3. Cast Away: This is Tom Hanks basically doing "Lord of the Flies: The One-Man Show" with Wilson the soccer ball who becomes his FedEx guy's BFF standing in for The Conch. The isolation is palpable while watching Hanks build a life for himself on this remote island after his flights goes down, and while life goes on without him at home. His delirium makes a sort of twisted sense. But, beyond the befriending of athletic supplies, there is a home to build, food to catch/kill/cook and even a raft to make in an effort to get somewhere. Anywhere.
4. The Impossible: Look, this shit is gonna make you nervous. Naomi Watts and Ewan McGregor, and their three sons, decide to spend the holidays in Thailand. Why? That's anybody's guess. Actually, you can ask one Marisa Belon, who this whole thing really happened to. A Tsunami hits, filmed so magnificently you almost forget that real people really endured this—enormous waves come crashing down on streets where farmers' markets are crowded as hell, resorts are nestled just blocks away. They are simply washed away. The family central to the film is divided and the remainder of it is dedicated to them regrouping.
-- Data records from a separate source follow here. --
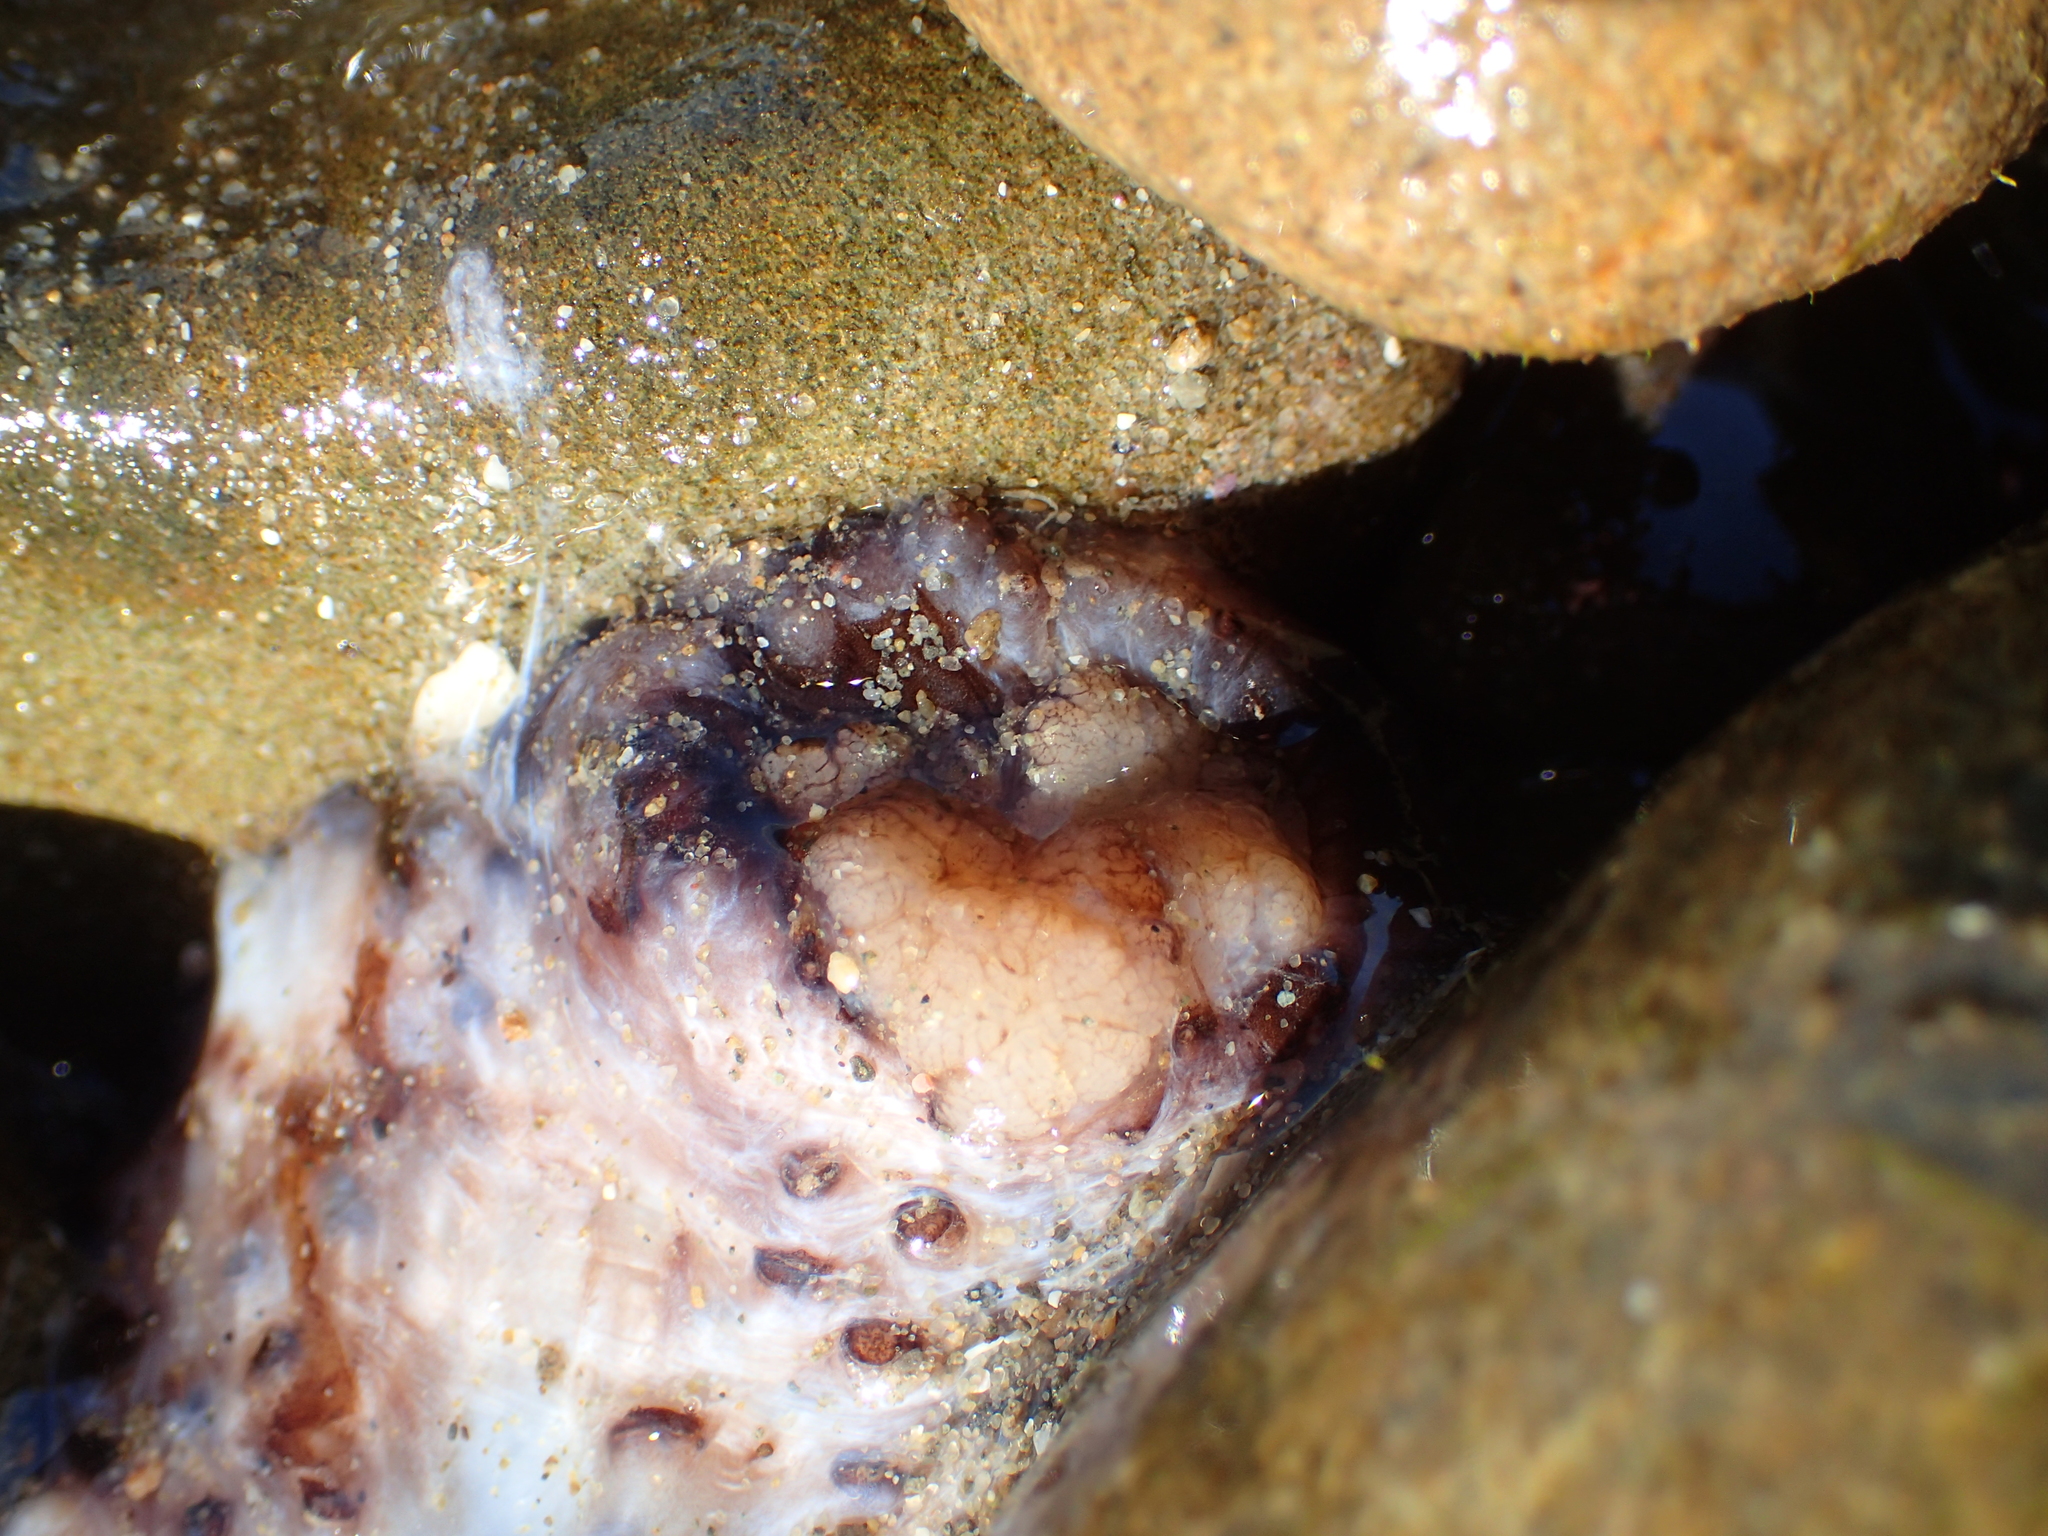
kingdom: Animalia
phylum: Echinodermata
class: Holothuroidea
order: Synallactida
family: Stichopodidae
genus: Australostichopus
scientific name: Australostichopus mollis
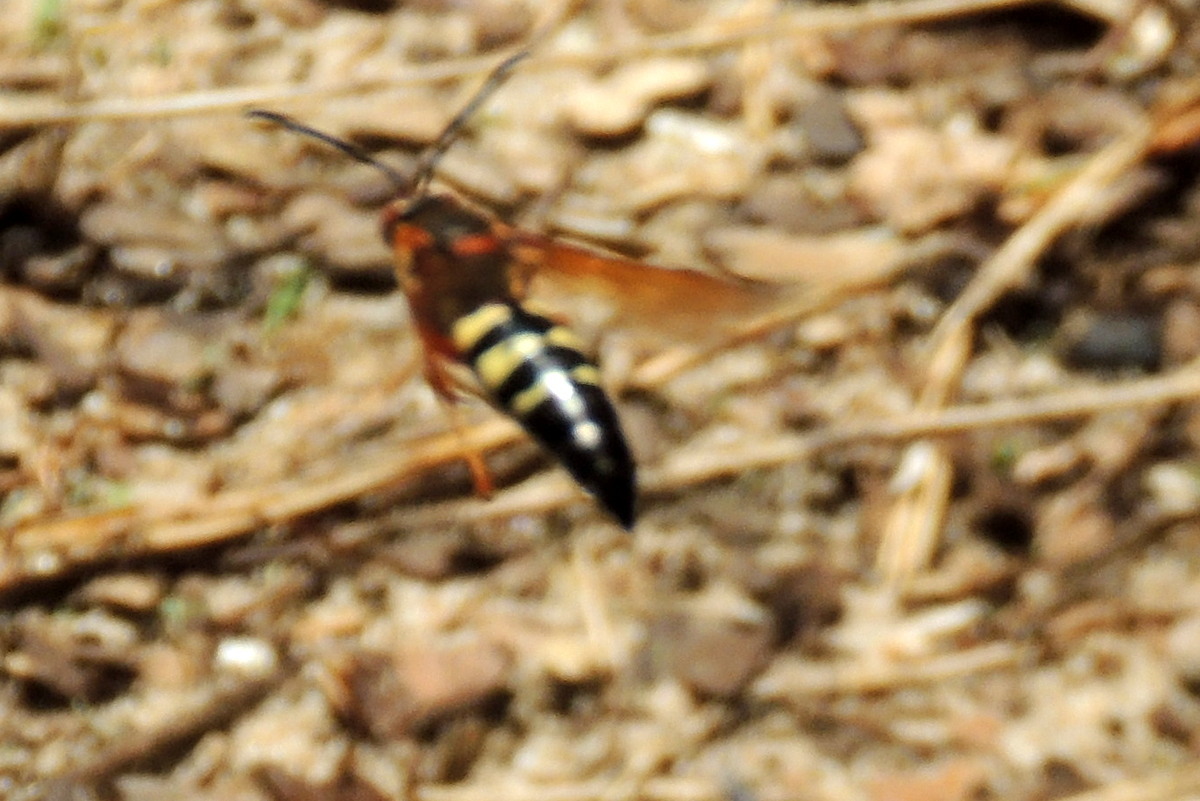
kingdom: Animalia
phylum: Arthropoda
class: Insecta
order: Hymenoptera
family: Crabronidae
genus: Sphecius
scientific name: Sphecius speciosus
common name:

Amongst looters, hastily slapped together rescue areas, and moments where trusting complete strangers with the kids you do still have with you is pretty much a must, The Impossible begs the viewer to gauge just how resilient he or she might be at the end of the day.
5. The Grey: So, this is basically Liam Neeson doing his Taken routine, just without the hot daughter in danger or any prostitution whatsoever—plus the enemies here are wolves rather than a man. Well, there's an exception or two. Neeson plays John Ottway, and after a five-week stint working an Alaskan oil refinery, the boys are on their way home for a much-needed vacation. What follows is a plane crash, and only eight of them survive. As they seek out civilization and refuge from the icy elements, they've also got mortal injuries with which to contend. Oh, and those pesky wolves, too. Not for the faint of heart, but survival at its finest.